(写真:Billion Photos/Shutterstock.com)
環境にやさしいことを意味する「green」と、欠点を隠して上辺だけを良く見せるという意味の「white washing」。この2つを合わせた「グリーンウォッシュ(green washing)」という語句が注目を集めています。「地球環境にやさしい」などの広告で消費者に働きかけながら、実際には環境配慮の実態を伴っていないことを指す言葉です。欧州ではグリーンウォッシュの規制が本格的に始まり、日本でも環境省が「環境表示」のあり方をめぐる検討会を立ち上げました。グリーンウォッシュの現状と対策はどうなっているのでしょうか。

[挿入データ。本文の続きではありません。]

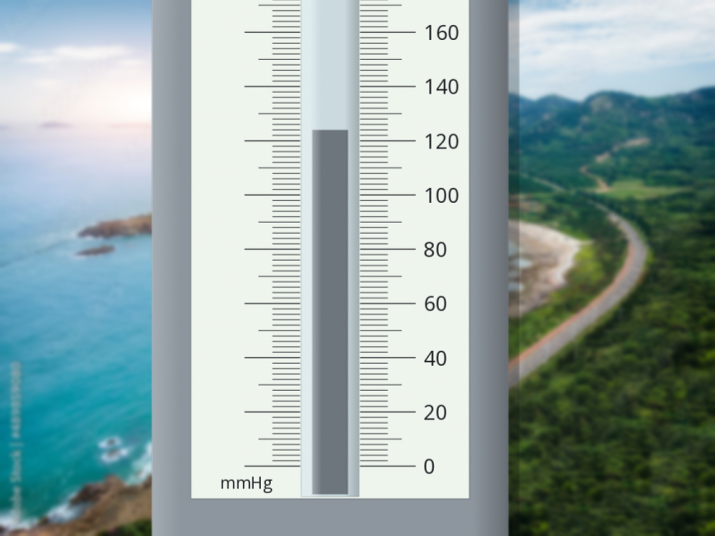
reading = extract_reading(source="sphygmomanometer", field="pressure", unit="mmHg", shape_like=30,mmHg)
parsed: 124,mmHg
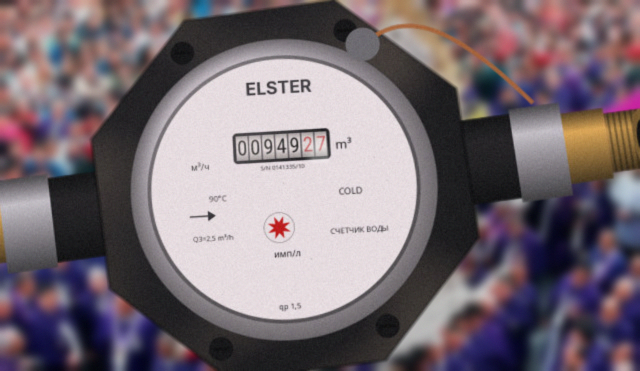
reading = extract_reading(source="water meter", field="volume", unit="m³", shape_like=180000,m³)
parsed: 949.27,m³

やさしく解説します。
根拠が曖昧な「環境にやさしい」、ナイキもSHEINも…
この12月初旬、英国の広告基準局(Advertising Standards Authority=ASA)が、スポーツ用品ブランドのナイキ(Nike)、スポーツファッションのラコステ(Lacoste)、若者向けアパレルブランドのスーパードライ(Superdry)の3ブランドを運営する企業に対し、宣伝に使った「環境にやさしい」などの表現は根拠不明で消費者を惑わすとして、広告の禁止・再掲不可という厳しい処分を下しました。

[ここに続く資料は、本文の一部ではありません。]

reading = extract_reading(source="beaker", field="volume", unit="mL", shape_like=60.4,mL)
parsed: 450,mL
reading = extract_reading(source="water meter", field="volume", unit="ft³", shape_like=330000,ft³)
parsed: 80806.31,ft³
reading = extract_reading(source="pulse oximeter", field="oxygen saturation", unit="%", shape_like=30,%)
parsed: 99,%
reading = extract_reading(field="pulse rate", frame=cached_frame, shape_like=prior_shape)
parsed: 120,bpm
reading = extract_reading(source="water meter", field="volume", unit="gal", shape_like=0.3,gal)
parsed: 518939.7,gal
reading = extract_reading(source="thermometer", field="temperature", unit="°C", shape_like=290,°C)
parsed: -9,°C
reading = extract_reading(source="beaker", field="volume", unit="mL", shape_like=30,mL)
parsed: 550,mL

英広告基準局の発表によると、対象となった広告はいずれもグーグルの有料広告(Paid Google ads)で、今年6月に表示が確認されたもの。ナイキはテニス用のポロシャツについて「持続可能な素材」を使っているとうたいましたが、同局は「そうした主張には根拠がない」と強調しました。
ラコステとスーパードライも「持続可能な服」「サステナブルなスタイル」といったフレーズで商品をPRしていましたが、やはり同局は根拠が何も示されていないと判断。これら3ブランドの広告を禁止しました。
明確な根拠もないのに「環境にやさしい」「持続可能」を強調し、消費者に「環境に負荷を与えない商品だ」と誤信させたというわけです。これがグリーンウォッシュで、日本語では「環境詐欺広告」とも言います。
英広告基準局の決定はガーディアンやフィナンシャル・タイムズなど英国の有力メディアも大きく報道。グリーンウォッシュに対して、厳しい視線が注がれていることを浮き彫りにしました。
欧州では最近、他にもグリーンウォッシュの実例があります。その1つが中国発のファストファッション・ブランド「SHEIN」です。
同社は自社サイト内の環境関連ページ(#SHEINTHEKNOW、evoluSHEIN など)において、SHEINの製品はリサイクル可能であり、「サステナブル」「環境にやさしい」と強調。さらに企業として「環境への負荷を25%削減する」という目標を掲げていましたが、フランスの競争・消費・不正防止総局(DGCCRF)はことし7月、これら環境関連の表示には根拠や具体性がないなどとして、約 4000万ユーロ(約68億円)の罰金を支払うよう命じました。
さらに翌8月、イタリアの競争・市場監督機関(AGCM)もSHEINに対し、同様の理由で約100万ユーロ(約1.3億円)の罰金を科しました。同社ウェブサイトでのサステナビリティに関する表現が、消費者を欺くと判断されたわけです。